64-bit three- and four-component vectors consume two consecutive locations.

If a declared input or output is an array of size n and each element takes m locations, it will be assigned m × n consecutive locations starting with the location specified.

Since all of my types are either vec2, vec3 or vec4, they should each consume just 1 location, correct?

So, that means:
Block #1:

Start location: 0
6 vectors = 6 locations are consumed

Block #2:

Start location: 6
1 vector = 1 location is consumed

Block #3:

Start location: 7
8 *3 vectors = 24 locations are consumed

In total, 31 locations are consumed, which is just within the limits.
However, if I use these locations, it throws an ‘eErrorInitializationFailed (-3)’ error in ‘createGraphicsPipelines’. There are no warnings from the validation layers, or the glslang validator.
If I instead choose some semi-arbitrary locations, e.g.:


#define BLOCK1_LOCATION 0
#define BLOCK2_LOCATION 20
#define BLOCK3_LOCATION 30

It does not throw any errors and works just fine, at least on an AMD-card. On Nvidia I have to choose different locations to get it to work. Obviously this is very fishy.

What could be causing this? Am I misunderstanding how the locations should be specified? Can they conflict with other shader data (Uniforms, push constants…)?
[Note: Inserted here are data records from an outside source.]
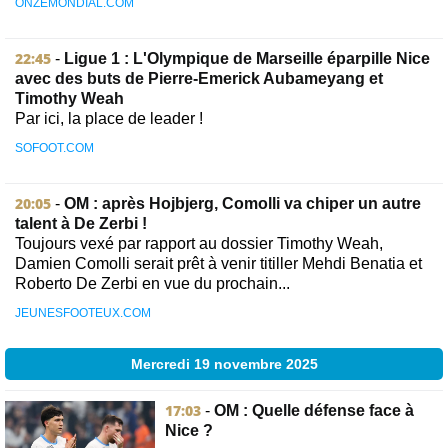
ONZEMONDIAL.COM
22:45
-
Ligue 1 : L'Olympique de Marseille éparpille Nice
avec des buts de Pierre-Emerick Aubameyang et
Timothy Weah
Par ici, la place de leader !
SOFOOT.COM
20:05
-
OM : après Hojbjerg, Comolli va chiper un autre
talent à De Zerbi !
Toujours vexé par rapport au dossier Timothy Weah,
Damien Comolli serait prêt à venir titiller Mehdi Benatia et
Roberto De Zerbi en vue du prochain...
JEUNESFOOTEUX.COM
Mercredi 19 novembre 2025
17:03
-
OM : Quelle défense face à
Nice ?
Is there some sort of alignment that needs to be adhered to?

krOoze · July 18, 2016, 1:54pm

The SPIR-V output of your code seems weird to me…
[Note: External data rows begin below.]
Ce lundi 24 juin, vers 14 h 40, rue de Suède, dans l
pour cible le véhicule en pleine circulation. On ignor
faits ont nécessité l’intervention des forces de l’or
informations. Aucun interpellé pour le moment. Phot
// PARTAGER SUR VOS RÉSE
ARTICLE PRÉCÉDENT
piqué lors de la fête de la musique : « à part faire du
Have you tried some identical variation e.g.:


#define BLOCK1_LOCATION 0
#define BLOCK2_LOCATION 6
#define BLOCK3_LOCATION 7
 
struct DataBlock1
{
	vec3 v1;
	vec3 v2;
	vec3 v3;
	vec3 v4;
	vec2 v5;
	vec3 v6;
};

struct DataBlock2
{
	vec2 v1;
};

struct DataBlock3
{
	vec3 v1;
	vec3 v2;
	vec4 v3;
};

layout(location = 0) out DataBlock{
	DataBlock1 vs_out1;
	DataBlock2 vs_out2;
	DataBlock3 vs_out3[8];
} vs_out;

Also there is a fix in commit log that seems to touch this not long ago. Try building yourself the glslangValidator fresh directly from gitHub.